The first RN ships lost to a German submarine (WW1) were the “Aboukir”, the “Hogue”, and the “Cressy”-were they lost with no survivors?
Quoth wikipedia:
And to make matters worse one of the survivors went down with all three ships!
No worries. I usually have no problem with those things being repeated as very few people have time to read a long thread.
The Pacific war was brutal on a scale that the European war wasn’t, at least outside the Eastern Front. It was more common for both sides to try to kill the survivors than to try to rescue them, and I’m not talking about the Battle of the Bismarck Sea. From Samuel Eliot Morison’s History of United States Naval Operations in World War II. Vol. 5, describing aftermath of the night action of Friday November 13, 1942 off of Guadalcanal:
Another example, this time describing strafing lifeboats, from A Glorious Way to Die: The Kamikaze Mission of the Battleship Yamato
HMS Thetis was a RN submarine, which sank (accident) before WWII.
I don’t know if anybody escaped-but there was a national outcry-regarding the bungled rescue attempts.
I just looked up the Thetis after your post.
The interesting thing (unless you were a crew member) was that she was lost twice with all hands.

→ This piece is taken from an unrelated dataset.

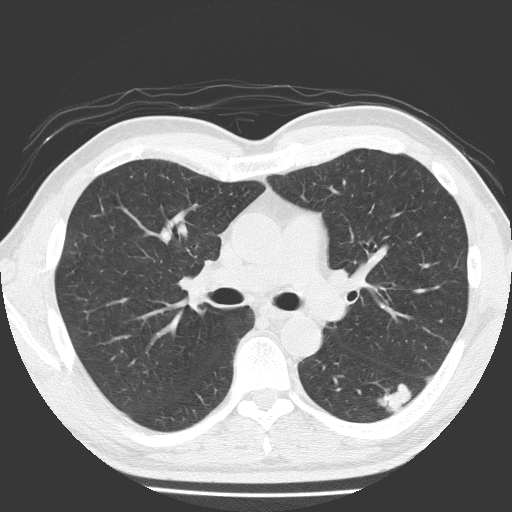
Chest CT (low-dose screening protocol), one axial image, first (baseline) screen, lung window (W 1500 / L -600 HU), lung (sharp) reconstruction kernel (FC51), slice 74 of 184 in the series, 512 × 512 image matrix, field of view 348 × 348 mm. Male participant, aged 58 years at enrolment.
Lesion marked by an expert reader, bounding box <371,374,425,423> (left, top, right, bottom; pixels). The screening reader recorded 4 non-calcified nodules or masses ≥4 mm on this exam (left lower lobe, left lower lobe, right middle lobe, left upper lobe); which of them this box marks is not recorded. Official screen result: positive, change unspecified: nodule(s) >= 4 mm or enlarging nodule(s), mass(es), or other non-specific abnormalities suspicious for lung cancer. Participant outcome: lung cancer diagnosed 99 days after this screen — adenosquamous carcinoma, left lower lobe, moderately differentiated (G2), stage IA (AJCC 6th edition), 28 mm at pathology.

Firstly as HMS Thetis she went down. She was raised, changed name to Thunderbolt and was sunk again with all hands.
Just to clarify my previous post, in the Thetis sinking there were actually four survivors.
This is not clear in the first part of the Wiki article which states:
“This makes Thetis one of the few military vessels that have been lost twice with her crew in their service history.”